> [Consigne]:
Veuillez restituer à l'identique le passage du texte sur le spectacle musical consacré aux océans, depuis «Sabine a choisi» jusqu'à «par les plastiques.» inclus.

> [Texte à lire]:
+ + + + + + +

C’est avec la cheffe d’orchestre Lucie Leguay, qui dirigera l’Orchestre de Paris, que le programme musical est en train de se construire, à destination de trois publics: les scolaires en journée, les familles l’après-midi et tous les âges en soirée. La Mer de Debussy sera évidemment à l’honneur; mais aussi le quatrième mouvement intitulé Tonnerre-Orage dans la Symphonie n°6 «Pastorale» de Beethoven, ou encore un extrait des Fontaines de Rome du compositeur Ottorino Respighi. Nul doute que la puissance évocatrice de ces musiques donnera à Sabine Quindou une inspiration qu’il lui faudra dompter! «Je structure le spectacle comme un scénario, à partir du programme musical. Le public est là pour écouter de la musique, et elle est le point d’entrée pour un accès sensible au discours éclairant les enjeux liés aux océans. Tout au long des trois parties composant le spectacle, je vais devoir tricoter plusieurs récits: celui de la musique, de la parole, mais aussi des images!»
Sabine a choisi de travailler avec Damien Chevallier, biologiste au CNRS, spécialiste des tortues marines en Martinique. Pour les besoins de ses recherches, Damien avait notamment fixé sur la carapace du sympathique reptile une caméra, qui a généré un long plan séquence de vingt-quatre heures. «Les images sont totalement hypnotiques, vous voyez la tête de la tortue, ses nageoires, et plongez avec elle dans les eaux turquoise, c’est d’une poésie incroyable!», s’émerveille Sabine. Cette première tortue cinéaste méritait bien de devenir une protagoniste du spectacle: elle s’exprimera en voix off (peut-être par le truchement d’une interprète…), pour nous faire part de ses analyses et de son ressenti du monde sous-marin, à la suite du changement climatique ou des ravages de la pollution par les plastiques.
Enfin, l’illustratrice Léa Ennaji embarque elle aussi dans l’aventure, chargée de faciliter la compréhension des phénomènes physiques évoqués par Sabine et sa complice à nageoires. Ses aquarelles et ses aplats de couleur apporteront aux explications scientifiques l’éclairage de la simplicité et de l’évidence. «Mon plus grand défi?», s’interroge Sabine. «Que musique, film, dessins et paroles ne fassent qu’un pour donner encore plus de force au propos, que les enfants et les parents ressortent du spectacle en ayant à la fois découvert le répertoire musical classique, et compris quelques petites choses essentielles sur la façon dont fonctionne notre planète!»

+ + + + + + +

[Entrées de données]

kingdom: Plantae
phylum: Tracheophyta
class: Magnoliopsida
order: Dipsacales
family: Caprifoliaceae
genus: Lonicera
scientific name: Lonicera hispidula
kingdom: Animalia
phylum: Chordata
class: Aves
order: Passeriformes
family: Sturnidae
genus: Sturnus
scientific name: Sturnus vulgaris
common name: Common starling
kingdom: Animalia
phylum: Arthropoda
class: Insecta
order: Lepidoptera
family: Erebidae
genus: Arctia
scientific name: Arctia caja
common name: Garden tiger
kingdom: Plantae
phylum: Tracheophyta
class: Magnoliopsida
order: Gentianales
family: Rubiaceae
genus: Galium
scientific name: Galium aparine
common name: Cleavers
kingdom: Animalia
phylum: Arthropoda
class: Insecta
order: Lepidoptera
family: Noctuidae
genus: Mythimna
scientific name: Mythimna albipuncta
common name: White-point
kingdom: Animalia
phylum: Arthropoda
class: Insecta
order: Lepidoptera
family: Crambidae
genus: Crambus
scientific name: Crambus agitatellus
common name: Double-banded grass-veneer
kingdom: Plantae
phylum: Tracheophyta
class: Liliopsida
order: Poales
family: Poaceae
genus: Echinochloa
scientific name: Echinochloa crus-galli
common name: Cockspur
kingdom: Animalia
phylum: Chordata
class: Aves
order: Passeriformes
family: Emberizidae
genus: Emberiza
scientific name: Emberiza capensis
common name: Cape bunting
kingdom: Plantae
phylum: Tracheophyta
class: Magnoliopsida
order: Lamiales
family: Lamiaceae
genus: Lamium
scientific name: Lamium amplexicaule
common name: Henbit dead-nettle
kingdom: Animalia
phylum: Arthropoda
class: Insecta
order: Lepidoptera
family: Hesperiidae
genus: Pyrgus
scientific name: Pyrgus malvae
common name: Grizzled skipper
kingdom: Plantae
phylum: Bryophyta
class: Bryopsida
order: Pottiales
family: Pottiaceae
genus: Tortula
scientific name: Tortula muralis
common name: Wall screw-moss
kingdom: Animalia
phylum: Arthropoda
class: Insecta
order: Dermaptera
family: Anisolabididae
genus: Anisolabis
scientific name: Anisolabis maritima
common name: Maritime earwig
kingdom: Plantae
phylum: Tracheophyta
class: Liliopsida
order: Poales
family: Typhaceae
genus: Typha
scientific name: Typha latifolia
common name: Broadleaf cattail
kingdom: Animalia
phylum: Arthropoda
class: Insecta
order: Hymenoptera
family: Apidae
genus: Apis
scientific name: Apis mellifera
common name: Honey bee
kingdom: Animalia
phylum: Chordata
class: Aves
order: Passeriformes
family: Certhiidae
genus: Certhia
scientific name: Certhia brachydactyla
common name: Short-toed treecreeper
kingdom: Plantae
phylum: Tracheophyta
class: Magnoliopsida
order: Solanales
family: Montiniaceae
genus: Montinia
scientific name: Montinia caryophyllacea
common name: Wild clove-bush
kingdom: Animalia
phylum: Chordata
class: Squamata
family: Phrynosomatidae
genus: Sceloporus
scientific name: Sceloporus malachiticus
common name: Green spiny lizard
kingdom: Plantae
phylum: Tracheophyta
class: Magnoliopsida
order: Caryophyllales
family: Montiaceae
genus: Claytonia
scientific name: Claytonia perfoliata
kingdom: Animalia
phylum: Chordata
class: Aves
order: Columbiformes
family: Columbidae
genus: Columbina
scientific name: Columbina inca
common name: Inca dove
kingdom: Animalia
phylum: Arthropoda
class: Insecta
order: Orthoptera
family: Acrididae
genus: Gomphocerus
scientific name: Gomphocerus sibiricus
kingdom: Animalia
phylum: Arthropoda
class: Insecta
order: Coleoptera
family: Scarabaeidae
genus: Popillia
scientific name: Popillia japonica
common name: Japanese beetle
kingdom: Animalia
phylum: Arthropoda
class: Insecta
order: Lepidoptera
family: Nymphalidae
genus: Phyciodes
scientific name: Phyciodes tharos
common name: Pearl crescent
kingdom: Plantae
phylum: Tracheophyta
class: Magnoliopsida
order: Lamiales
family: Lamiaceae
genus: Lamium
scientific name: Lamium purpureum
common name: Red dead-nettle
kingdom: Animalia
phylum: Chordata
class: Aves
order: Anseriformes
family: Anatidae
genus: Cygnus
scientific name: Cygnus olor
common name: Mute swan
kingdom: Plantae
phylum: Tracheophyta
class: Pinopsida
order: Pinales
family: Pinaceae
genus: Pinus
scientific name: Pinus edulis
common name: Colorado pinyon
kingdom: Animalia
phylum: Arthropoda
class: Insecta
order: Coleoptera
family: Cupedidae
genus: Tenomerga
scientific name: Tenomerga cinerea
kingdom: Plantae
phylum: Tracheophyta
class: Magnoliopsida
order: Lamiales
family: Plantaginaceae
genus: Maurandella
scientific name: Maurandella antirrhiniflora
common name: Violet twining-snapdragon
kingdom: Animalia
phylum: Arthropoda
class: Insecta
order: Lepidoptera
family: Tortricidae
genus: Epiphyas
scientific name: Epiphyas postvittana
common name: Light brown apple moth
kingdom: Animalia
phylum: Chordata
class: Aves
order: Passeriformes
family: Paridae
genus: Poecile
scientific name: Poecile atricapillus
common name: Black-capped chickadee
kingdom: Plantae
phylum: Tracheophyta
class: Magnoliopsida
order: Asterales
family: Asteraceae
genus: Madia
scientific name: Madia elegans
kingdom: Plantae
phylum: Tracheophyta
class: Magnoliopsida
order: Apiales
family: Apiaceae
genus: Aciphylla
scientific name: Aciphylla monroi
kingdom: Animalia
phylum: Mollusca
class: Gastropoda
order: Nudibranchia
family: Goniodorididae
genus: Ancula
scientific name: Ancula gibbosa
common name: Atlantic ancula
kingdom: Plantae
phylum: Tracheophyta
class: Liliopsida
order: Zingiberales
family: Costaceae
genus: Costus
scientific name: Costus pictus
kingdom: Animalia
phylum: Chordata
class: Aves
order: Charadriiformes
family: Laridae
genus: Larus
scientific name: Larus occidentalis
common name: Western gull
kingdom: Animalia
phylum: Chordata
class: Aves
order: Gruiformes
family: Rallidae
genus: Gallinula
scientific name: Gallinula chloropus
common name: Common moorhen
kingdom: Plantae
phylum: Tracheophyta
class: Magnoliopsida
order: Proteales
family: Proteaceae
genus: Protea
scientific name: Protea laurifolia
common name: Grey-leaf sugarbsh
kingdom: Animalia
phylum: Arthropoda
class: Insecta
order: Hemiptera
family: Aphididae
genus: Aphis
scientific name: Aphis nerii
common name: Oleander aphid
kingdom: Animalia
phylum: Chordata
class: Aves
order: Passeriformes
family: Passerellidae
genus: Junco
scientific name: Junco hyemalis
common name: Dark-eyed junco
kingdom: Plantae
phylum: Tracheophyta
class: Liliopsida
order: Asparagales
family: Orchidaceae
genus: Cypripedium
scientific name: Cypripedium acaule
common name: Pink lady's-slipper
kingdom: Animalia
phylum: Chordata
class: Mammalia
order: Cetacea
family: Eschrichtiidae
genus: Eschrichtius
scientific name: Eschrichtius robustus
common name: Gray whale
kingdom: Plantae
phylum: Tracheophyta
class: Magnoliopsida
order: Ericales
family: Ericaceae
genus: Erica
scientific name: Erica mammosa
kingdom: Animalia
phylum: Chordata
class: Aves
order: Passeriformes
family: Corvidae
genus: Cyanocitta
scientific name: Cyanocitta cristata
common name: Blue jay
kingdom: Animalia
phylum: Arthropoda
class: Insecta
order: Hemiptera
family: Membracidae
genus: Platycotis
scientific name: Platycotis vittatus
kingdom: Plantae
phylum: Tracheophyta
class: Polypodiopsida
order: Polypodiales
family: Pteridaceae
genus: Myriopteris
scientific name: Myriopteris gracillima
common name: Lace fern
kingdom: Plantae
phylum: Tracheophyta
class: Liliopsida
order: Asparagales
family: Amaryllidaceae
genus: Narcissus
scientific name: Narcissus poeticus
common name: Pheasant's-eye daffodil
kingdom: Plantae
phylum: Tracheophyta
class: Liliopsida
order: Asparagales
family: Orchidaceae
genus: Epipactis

+ + + + + + +

> [Zone de réponse]:
Sabine a choisi de travailler avec Damien Chevallier, biologiste au CNRS, spécialiste des tortues marines en Martinique. Pour les besoins de ses recherches, Damien avait notamment fixé sur la carapace du sympathique reptile une caméra, qui a généré un long plan séquence de vingt-quatre heures. «Les images sont totalement hypnotiques, vous voyez la tête de la tortue, ses nageoires, et plongez avec elle dans les eaux turquoise, c’est d’une poésie incroyable!», s’émerveille Sabine. Cette première tortue cinéaste méritait bien de devenir une protagoniste du spectacle: elle s’exprimera en voix off (peut-être par le truchement d’une interprète…), pour nous faire part de ses analyses et de son ressenti du monde sous-marin, à la suite du changement climatique ou des ravages de la pollution par les plastiques.